▸ SOURCE DOCUMENT
+++
For instance, if someone were to claim that Chinese people crossed the Bering Strait to reach the Americas ten thousand years ago, and therefore the Americas were first developed by the Chinese—even if it were true, there was no such country as “China” ten thousand years ago. Who, then, were these “Chinese people”? Does the term refer to individuals who lived in what is now Chinese territory at that time? And what is their relationship to the Chinese people of today? At most, they could be regarded as the ancestors of modern Chinese. To assert that a region belonged to China ten thousand years ago is therefore historically inaccurate, because China did not yet exist.
+++
▸ DATA LISTING
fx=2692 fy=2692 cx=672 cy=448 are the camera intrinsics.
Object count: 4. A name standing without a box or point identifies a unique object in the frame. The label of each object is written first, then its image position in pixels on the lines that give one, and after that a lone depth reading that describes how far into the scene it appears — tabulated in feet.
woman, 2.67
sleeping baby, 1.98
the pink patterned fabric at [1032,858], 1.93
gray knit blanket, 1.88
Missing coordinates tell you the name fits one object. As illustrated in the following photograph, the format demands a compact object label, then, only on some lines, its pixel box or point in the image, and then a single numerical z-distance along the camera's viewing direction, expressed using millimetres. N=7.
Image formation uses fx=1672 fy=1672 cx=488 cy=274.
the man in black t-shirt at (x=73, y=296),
+++
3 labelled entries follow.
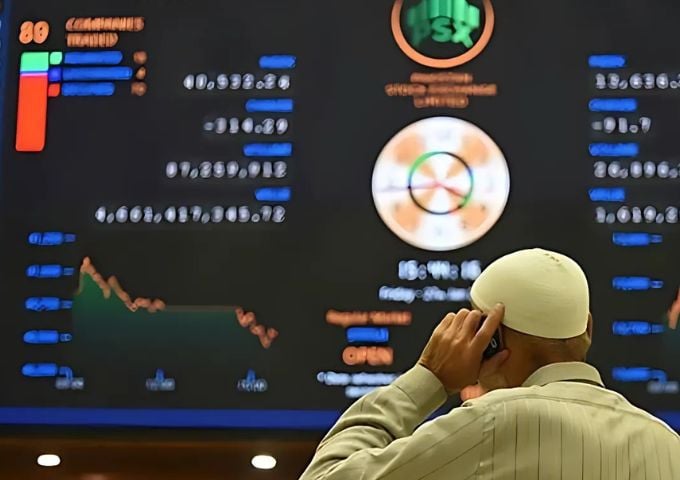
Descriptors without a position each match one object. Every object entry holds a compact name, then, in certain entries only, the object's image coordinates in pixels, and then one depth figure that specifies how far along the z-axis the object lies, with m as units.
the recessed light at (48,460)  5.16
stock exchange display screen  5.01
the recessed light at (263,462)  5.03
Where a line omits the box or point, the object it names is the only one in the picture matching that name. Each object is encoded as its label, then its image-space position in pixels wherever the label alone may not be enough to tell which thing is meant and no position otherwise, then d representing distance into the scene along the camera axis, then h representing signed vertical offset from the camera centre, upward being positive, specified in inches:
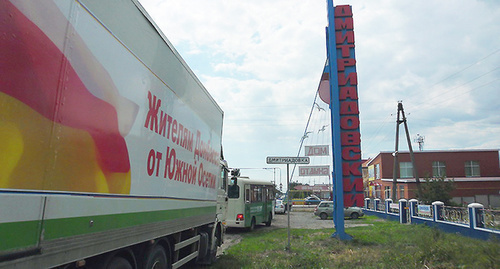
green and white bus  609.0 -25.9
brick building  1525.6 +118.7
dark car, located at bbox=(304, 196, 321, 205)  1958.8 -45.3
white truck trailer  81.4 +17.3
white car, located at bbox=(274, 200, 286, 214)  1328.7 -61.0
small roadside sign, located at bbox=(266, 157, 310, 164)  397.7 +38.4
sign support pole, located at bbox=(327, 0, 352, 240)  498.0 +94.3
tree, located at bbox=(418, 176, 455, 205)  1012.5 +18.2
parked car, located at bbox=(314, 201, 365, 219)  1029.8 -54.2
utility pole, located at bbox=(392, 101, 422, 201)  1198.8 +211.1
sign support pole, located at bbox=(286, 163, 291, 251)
+++
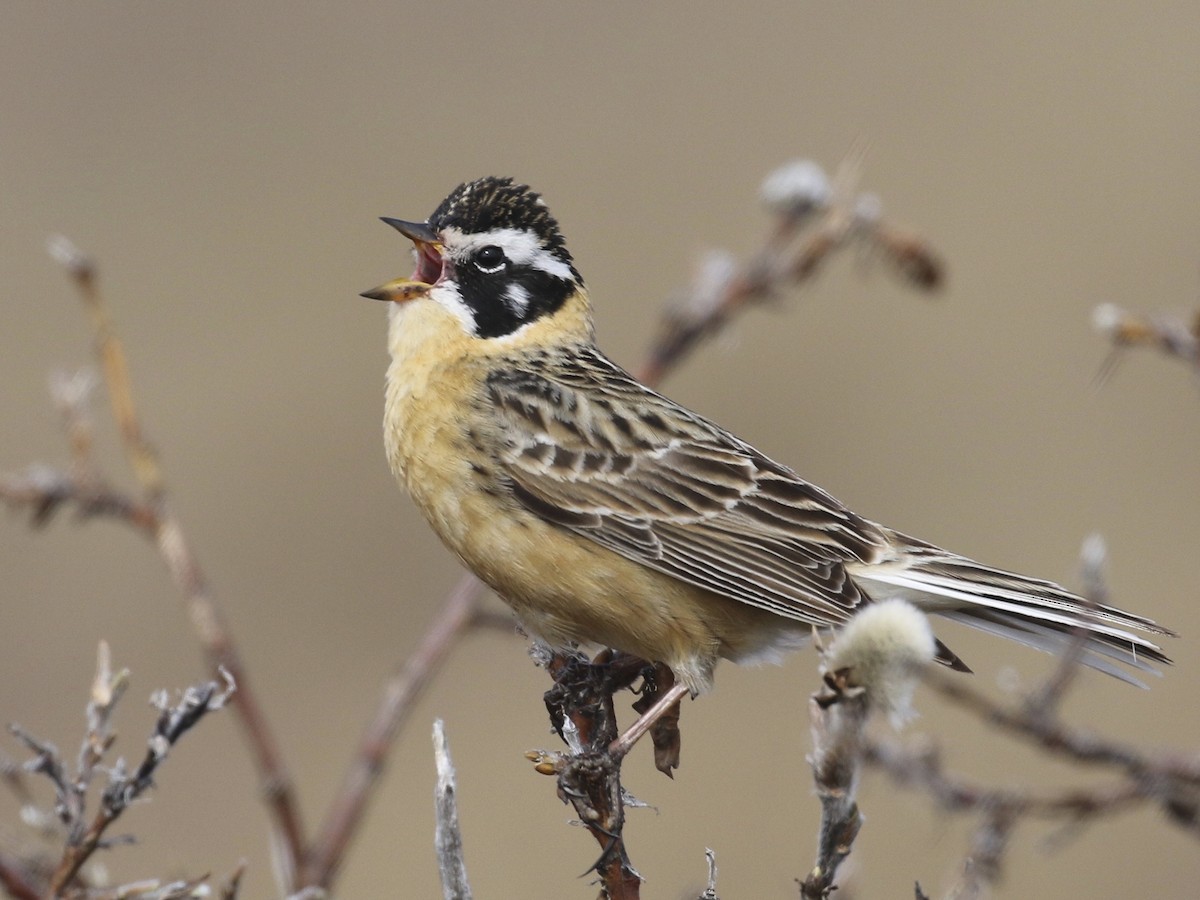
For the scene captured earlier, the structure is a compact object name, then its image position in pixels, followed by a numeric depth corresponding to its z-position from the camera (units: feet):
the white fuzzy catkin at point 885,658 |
+++
▸ REQUIRED ACTIONS
1. Repeat the part of the text on early claims about China from "For instance, if" to "not yet exist.".
2. Answer these about the text on early claims about China:
(a) According to the hypothetical claim, how many years ago did Chinese people cross the Bering Strait?
(b) At most, how could those people be regarded?
(c) Why is it historically inaccurate to assert that a region belonged to China ten thousand years ago?
The items are separate from the text on early claims about China and have nothing to do with it.

▸ OUTPUTS FOR THE TASKS
1.
For instance, if someone were to claim that Chinese people crossed the Bering Strait to reach the Americas ten thousand years ago, and therefore the Americas were first developed by the Chinese—even if it were true, there was no such country as “China” ten thousand years ago. Who, then, were these “Chinese people”? Does the term refer to individuals who lived in what is now Chinese territory at that time? And what is their relationship to the Chinese people of today? At most, they could be regarded as the ancestors of modern Chinese. To assert that a region belonged to China ten thousand years ago is therefore historically inaccurate, because China did not yet exist.

2.
(a) Ten thousand years ago.
(b) As the ancestors of modern Chinese.
(c) Because China did not yet exist.